Regulations brought in under the latest European Union treaty have cost British businesses more than £12 billion, the cross-party business campaign for a renegotiation of Britain's EU membership has claimed.
Business For Britain said its analysis of Government impact assessment showed that net costs to UK firms of laws that can be attributed to the Lisbon Treaty amount to £12.2 billion.
But pro-European groups have slammed the report as misleading, with one research group saying the money would have been spent by the companies anyway, EU or no EU.
The majority of the cost can be attributed to green regulations brought in under the treaty which was enacted in 2009, the group found.
The most expensive law requires car manufacturers to comply with EU emissions standards and has cost British companies £7.4 billion, the analysis showed.
Laws requiring firms to reduce their greenhouse gas emissions have so far cost firms £3 billion.
Meanwhile, harmonisation of components that go into motor vehicles has so far cost UK businesses £294 million while standardisation of battery production has cost £40 million, the campaigners said.

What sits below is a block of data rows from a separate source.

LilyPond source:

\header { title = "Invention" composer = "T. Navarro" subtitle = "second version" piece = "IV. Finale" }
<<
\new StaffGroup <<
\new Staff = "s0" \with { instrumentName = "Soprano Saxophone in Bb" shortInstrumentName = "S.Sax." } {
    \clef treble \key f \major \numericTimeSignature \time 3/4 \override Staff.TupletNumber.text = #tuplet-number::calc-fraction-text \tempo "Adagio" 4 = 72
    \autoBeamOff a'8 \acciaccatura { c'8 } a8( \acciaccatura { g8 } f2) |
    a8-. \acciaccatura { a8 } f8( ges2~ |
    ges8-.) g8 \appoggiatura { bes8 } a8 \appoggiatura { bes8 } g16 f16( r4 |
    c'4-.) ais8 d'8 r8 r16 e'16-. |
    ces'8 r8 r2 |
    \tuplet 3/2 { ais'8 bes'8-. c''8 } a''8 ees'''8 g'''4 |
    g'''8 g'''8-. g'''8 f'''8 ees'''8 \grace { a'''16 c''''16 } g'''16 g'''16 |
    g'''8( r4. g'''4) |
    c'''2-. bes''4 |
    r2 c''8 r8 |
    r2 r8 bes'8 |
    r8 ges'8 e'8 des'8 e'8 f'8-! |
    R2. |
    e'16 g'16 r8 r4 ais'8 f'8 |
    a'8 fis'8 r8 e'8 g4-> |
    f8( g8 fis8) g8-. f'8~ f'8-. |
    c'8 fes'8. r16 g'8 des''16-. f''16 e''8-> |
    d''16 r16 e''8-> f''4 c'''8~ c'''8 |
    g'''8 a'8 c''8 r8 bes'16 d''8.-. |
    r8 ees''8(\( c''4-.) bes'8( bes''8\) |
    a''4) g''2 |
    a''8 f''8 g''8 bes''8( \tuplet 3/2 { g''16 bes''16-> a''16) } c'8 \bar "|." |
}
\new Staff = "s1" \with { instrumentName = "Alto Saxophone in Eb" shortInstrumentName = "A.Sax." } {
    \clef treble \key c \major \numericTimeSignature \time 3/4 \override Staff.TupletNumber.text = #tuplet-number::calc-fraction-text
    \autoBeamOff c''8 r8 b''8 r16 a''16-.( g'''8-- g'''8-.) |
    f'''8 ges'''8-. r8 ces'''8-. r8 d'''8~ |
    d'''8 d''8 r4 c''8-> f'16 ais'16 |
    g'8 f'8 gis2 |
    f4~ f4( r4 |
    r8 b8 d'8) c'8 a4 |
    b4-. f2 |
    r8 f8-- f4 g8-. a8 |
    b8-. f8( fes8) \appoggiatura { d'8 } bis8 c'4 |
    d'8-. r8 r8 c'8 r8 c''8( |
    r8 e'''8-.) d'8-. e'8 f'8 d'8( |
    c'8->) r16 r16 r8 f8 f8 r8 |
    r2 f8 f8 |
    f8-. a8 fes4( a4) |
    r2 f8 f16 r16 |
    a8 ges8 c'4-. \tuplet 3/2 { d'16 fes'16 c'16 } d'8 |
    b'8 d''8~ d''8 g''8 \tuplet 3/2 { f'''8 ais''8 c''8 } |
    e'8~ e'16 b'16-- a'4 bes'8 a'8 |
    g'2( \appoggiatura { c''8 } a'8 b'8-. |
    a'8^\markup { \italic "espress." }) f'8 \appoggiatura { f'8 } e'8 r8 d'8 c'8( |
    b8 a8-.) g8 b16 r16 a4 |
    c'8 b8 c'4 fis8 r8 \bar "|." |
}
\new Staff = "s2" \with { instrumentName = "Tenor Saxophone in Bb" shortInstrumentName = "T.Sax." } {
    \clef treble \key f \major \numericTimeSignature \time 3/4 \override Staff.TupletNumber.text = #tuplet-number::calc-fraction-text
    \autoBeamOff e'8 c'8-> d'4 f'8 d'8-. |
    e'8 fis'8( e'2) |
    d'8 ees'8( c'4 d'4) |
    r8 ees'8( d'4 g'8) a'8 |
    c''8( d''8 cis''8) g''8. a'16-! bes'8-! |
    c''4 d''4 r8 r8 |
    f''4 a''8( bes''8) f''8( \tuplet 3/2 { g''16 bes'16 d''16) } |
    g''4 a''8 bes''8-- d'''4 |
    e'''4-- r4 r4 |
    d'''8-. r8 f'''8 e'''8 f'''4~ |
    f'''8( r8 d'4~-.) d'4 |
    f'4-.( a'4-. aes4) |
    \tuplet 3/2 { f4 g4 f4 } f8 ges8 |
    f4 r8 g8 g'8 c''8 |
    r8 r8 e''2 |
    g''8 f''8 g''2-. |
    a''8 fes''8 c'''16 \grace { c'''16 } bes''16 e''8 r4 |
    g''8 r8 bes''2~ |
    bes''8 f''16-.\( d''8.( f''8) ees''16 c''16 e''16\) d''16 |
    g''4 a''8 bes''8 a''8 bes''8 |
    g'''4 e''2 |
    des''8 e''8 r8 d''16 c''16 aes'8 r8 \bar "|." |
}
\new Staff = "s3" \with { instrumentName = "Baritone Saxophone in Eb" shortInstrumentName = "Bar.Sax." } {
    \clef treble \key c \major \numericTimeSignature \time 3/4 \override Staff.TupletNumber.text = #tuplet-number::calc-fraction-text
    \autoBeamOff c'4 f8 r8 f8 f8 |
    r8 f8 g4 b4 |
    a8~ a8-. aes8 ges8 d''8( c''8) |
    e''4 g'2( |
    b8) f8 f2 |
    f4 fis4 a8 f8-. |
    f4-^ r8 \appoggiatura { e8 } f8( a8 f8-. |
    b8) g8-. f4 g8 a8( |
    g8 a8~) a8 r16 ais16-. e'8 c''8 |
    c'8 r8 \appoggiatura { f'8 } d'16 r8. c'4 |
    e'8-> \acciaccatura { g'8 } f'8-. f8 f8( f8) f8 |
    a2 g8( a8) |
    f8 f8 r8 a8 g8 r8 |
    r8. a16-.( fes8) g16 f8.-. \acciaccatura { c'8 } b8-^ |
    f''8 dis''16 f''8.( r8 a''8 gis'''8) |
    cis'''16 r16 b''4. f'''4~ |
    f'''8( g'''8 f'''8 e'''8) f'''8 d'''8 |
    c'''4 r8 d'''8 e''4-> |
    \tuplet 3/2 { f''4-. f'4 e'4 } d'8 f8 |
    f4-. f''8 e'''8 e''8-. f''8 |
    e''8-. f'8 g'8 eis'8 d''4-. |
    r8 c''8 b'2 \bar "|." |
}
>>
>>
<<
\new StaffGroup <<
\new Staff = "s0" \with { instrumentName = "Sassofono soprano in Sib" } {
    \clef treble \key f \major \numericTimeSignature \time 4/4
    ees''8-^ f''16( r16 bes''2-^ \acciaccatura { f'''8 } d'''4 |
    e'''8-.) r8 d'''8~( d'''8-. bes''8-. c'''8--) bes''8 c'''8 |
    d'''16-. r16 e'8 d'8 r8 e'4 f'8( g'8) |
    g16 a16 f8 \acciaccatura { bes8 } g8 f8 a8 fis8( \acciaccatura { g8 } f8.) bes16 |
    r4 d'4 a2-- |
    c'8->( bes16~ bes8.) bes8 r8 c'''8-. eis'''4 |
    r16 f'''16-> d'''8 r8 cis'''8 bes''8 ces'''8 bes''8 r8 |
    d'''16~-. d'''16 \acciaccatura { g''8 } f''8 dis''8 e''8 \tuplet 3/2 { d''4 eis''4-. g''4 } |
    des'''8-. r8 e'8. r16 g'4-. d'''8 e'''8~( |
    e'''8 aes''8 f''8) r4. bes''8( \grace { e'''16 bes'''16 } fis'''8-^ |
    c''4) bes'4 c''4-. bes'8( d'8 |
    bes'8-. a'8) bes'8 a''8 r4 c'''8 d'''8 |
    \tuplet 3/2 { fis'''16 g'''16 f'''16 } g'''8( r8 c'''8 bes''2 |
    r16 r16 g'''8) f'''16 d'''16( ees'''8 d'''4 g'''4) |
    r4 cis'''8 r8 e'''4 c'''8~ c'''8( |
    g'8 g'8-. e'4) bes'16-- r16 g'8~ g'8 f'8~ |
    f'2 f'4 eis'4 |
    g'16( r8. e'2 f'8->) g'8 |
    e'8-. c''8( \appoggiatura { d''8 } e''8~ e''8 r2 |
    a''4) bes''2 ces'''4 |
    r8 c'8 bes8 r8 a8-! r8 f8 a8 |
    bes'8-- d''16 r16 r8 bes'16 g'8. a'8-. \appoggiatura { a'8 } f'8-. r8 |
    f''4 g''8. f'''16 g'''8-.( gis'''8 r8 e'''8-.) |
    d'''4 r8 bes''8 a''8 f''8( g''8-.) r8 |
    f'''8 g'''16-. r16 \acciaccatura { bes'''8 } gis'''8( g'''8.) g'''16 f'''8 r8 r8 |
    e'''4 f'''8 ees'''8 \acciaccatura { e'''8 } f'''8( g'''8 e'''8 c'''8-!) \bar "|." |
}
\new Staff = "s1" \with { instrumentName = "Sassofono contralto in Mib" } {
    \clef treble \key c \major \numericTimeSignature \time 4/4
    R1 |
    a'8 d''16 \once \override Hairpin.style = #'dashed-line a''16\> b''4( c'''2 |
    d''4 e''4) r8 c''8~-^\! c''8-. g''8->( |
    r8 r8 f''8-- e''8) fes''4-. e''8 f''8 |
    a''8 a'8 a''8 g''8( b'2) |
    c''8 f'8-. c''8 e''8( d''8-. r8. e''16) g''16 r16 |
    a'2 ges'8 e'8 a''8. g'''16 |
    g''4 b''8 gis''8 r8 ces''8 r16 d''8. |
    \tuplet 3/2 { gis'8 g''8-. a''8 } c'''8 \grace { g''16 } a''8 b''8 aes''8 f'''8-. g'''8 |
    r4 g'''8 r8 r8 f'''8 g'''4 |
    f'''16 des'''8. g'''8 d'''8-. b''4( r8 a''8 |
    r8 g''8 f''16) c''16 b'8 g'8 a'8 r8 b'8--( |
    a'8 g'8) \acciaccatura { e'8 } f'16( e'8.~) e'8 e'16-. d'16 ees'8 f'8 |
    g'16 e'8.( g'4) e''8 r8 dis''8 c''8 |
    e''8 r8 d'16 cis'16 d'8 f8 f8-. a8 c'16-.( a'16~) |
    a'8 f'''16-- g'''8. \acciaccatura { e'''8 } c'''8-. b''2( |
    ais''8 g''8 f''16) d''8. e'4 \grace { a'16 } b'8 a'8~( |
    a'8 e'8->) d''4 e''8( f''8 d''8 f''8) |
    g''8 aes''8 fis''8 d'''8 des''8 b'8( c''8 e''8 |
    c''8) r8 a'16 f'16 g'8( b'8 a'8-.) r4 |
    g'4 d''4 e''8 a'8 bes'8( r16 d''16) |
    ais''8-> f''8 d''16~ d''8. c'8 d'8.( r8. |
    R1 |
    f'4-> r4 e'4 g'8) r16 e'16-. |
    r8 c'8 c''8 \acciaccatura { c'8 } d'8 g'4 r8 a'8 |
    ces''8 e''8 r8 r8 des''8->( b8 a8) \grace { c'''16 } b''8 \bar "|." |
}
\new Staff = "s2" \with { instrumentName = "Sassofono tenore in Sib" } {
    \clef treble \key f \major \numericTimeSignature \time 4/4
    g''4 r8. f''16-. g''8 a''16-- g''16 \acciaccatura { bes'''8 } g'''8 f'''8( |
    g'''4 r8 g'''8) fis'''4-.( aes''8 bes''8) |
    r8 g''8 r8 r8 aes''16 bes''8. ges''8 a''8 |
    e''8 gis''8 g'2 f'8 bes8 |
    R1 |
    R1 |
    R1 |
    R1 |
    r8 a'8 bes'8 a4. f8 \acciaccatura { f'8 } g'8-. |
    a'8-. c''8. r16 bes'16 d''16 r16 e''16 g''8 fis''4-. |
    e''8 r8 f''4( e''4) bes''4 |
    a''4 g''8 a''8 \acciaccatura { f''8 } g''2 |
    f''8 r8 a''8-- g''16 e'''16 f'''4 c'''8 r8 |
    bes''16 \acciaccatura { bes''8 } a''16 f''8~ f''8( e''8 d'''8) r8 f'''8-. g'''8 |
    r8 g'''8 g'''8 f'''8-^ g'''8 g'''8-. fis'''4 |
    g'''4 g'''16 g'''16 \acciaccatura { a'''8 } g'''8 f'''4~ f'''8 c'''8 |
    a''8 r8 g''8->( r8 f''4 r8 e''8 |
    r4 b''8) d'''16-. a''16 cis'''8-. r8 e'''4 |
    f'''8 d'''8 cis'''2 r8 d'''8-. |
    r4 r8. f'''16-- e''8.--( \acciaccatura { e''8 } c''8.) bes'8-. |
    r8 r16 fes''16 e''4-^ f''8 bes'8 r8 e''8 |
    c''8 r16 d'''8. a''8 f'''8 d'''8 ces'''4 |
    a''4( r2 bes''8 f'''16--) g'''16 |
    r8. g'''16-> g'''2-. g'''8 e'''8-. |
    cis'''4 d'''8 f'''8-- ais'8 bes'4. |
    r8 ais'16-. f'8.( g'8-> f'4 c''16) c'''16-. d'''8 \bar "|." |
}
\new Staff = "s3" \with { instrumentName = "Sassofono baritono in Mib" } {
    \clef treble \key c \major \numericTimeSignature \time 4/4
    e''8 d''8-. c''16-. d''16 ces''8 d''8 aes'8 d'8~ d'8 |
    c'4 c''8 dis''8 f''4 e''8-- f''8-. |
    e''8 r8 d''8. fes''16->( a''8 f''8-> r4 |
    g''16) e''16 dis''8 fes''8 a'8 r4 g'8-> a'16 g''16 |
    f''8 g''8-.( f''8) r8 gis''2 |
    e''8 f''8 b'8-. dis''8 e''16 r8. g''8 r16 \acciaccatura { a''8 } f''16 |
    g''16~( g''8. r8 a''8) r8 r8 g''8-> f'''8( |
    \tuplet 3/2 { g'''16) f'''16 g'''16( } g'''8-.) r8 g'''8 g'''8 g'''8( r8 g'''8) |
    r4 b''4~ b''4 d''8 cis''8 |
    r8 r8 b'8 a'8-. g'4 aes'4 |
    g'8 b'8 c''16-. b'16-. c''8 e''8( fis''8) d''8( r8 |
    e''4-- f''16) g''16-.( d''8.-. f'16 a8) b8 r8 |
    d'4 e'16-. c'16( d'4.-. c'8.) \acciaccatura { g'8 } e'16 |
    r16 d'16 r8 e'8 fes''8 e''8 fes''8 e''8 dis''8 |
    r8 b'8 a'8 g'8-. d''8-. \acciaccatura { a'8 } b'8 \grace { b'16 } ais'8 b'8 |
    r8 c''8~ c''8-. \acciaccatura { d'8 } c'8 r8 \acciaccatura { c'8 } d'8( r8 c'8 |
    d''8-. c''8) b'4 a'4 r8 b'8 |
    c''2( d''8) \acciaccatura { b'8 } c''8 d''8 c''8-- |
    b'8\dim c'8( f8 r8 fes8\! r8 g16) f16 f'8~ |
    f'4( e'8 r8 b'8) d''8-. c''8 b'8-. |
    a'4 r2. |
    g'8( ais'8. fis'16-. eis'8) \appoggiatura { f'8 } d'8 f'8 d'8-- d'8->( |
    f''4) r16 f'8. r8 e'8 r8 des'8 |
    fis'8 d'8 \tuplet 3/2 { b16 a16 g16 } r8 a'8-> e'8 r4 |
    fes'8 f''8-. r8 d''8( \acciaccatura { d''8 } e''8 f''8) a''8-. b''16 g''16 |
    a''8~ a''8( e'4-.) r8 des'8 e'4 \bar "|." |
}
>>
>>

The group claimed the final cost to British businesses of laws arising from the treaty is estimated to be £96.5 billion.
Matthew Elliott, Business for Britain's chief executive, said: "The Lisbon Treaty was hugely unpopular at the time and we can now see that it has increased the cost of doing business in Britain.
"Our research makes a compelling case for the Government to use the forthcoming renegotiation to reverse some of the most expensive provisions of the Lisbon Treaty."
Research carried out by the Centre for Economic and Business Research for British Influence indicated that trade with the EU was worth £207 billion a year to the UK.
Peter Wilding, director of British Influence, said: "Britain is leading the way in Europe in efforts to cut 'red tape' laws that can hamper businesses from operating efficiently.
"But almost 85% of the £12 billion potential costs identified by Business for Britain would come from efforts to reduce CO2 emissions. The UK has often set stricter targets for itself than the EU so we may well have these types of rules regardless of the EU.
"We must keep our eye on the bigger prize that is the £207 billion a year of trade with have with EU states."
Pro-European campaign group Business for New Europe also criticised the Business for Britain report.
Alisdair McIntosh, director of Business for New Europe, said: "The report seems designed to paint a distorted picture of regulation and lay it all at the door of 'Europe'."
He added: "The UK Government is taking a targeted approach to reducing the bureaucratic burden, and the European Commission itself has also adopted this approach. This is the way forward not sweeping generalisation and scaremongering."